Passage
....................
I'm pretty new to bowl turning as well, but I've found some pretty good success in using the tools offered for sale by Ken Ferrell ("bitshird" on here).  I got a square carbide cutter (his "woodchuck bowl pro") and a round carbide cutter ("woodchuck round 1") from him at $65 a piece.  Using those two tools you can do most (if not all) of the work turning bowls.

These tools also make straight bowl walls and deep, narrow bowls a cinch.  I recommend them to anyone and everyone who does bowls.  They just simplify the whole cutting process, allowing you to focus on creating and shaping.

But tools are a matter of preference.  These are my preference; others may feel differently.

Good luck!

Jeremy.


----------



## Robert Taylor (Apr 5, 2010)

not to bad mouth/trash Ken's tools. but they are scrapers. bowls have been turned for hundreds of years with scrapers and there is nothing wrong with that. once you learn to use a bowl gouge you will find that you are now cutting the fibers instead of scraping them off and there will be a world of difference in the finished quality of your projects. the scrapers are fine for roughing out your bowls but a bowl gouge will finish better. your opinion may vary.


----------



## Rfturner (Apr 6, 2010)
....................
Dataset
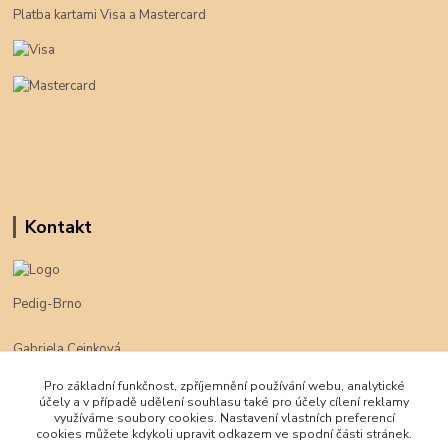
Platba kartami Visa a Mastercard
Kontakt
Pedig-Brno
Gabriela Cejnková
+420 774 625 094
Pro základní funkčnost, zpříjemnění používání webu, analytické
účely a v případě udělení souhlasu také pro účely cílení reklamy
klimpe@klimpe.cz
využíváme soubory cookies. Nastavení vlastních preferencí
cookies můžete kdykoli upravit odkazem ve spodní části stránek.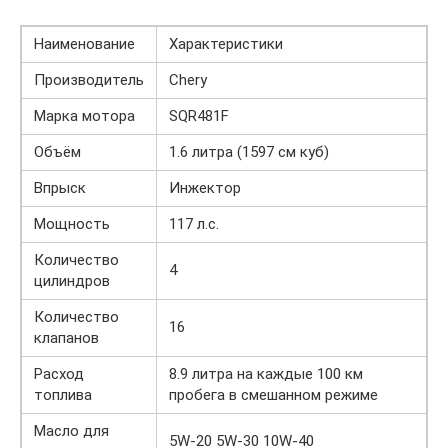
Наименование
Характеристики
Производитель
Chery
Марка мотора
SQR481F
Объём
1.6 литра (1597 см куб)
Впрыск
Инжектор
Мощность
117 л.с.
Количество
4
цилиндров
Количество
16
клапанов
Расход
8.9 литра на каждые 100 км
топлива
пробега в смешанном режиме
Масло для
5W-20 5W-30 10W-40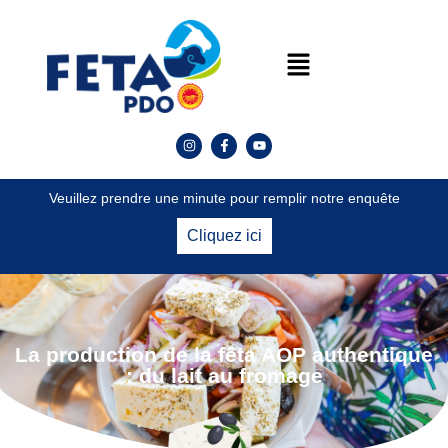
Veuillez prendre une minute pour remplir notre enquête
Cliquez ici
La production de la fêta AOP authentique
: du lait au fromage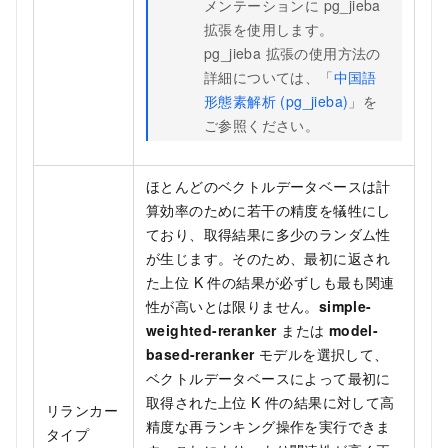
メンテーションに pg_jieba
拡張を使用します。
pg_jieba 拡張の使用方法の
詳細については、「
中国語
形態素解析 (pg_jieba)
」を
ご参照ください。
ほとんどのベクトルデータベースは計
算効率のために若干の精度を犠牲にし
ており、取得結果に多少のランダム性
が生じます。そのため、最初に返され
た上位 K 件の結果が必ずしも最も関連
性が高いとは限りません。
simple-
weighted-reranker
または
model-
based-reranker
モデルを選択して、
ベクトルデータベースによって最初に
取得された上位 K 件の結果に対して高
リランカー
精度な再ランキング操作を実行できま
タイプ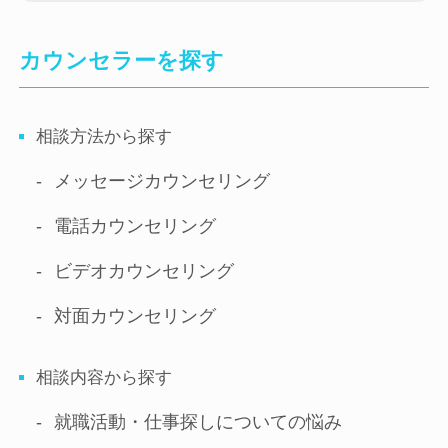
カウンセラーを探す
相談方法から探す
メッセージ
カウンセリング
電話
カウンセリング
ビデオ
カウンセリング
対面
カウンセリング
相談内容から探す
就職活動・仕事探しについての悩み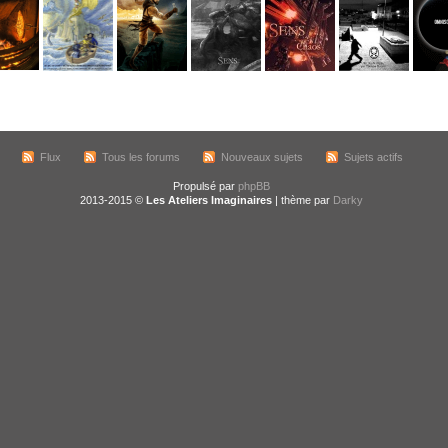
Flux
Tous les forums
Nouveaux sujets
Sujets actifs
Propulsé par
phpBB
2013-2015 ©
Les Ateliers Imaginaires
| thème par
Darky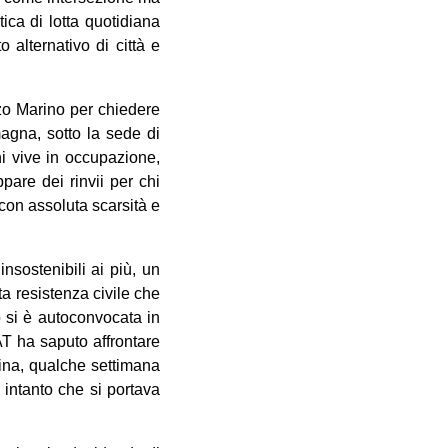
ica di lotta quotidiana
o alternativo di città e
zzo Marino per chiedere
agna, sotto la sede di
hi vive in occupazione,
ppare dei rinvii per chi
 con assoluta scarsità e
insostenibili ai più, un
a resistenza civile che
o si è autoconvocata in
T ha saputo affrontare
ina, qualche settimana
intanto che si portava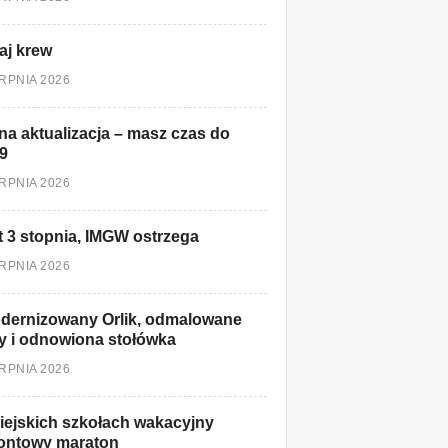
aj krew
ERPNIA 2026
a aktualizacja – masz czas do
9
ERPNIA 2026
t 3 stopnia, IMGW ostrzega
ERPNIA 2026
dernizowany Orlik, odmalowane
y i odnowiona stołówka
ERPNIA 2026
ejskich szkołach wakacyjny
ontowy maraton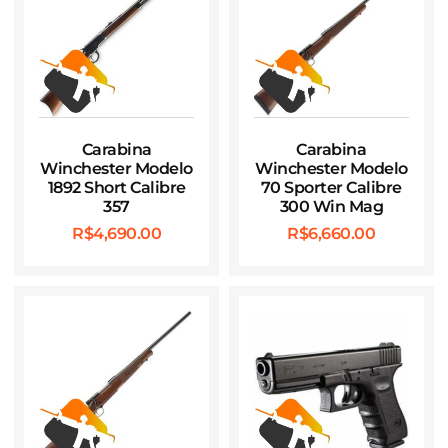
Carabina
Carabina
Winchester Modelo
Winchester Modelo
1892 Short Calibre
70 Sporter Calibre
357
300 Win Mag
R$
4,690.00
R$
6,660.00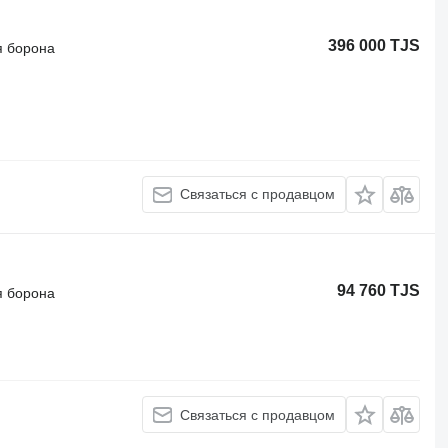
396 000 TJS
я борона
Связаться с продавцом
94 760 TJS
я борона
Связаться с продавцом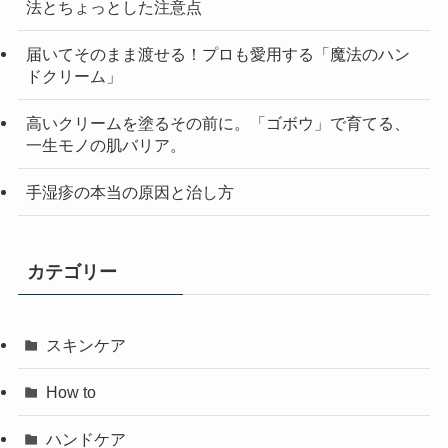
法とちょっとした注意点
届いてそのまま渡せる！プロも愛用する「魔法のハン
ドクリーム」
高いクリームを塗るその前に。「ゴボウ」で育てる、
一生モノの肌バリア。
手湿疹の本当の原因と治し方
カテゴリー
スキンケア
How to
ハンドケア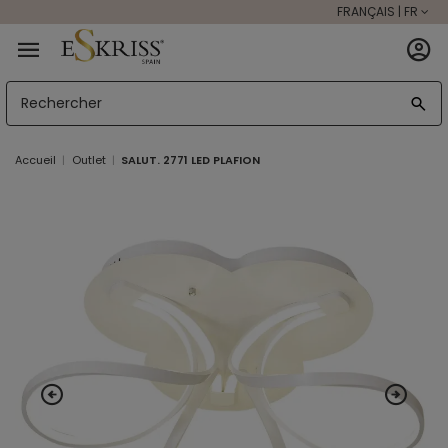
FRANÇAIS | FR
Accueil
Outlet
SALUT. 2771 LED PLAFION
....................
Your task
Decide whether each statement agrees with the bowl-turning thread above. Answer yes or no and quote the deciding words.
(a) Jeremy paid $65 for each of his two carbide cutters.
(b) Robert Taylor says scrapers should not be used for roughing out bowls.
(c) Robert Taylor says a bowl gouge cuts the fibers instead of scraping them off.

Result for this exercise
(a) Yes: "from him at $65 a piece"
(b) No: "the scrapers are fine for roughing out your bowls"
(c) Yes: "you are now cutting the fibers instead of scraping them off"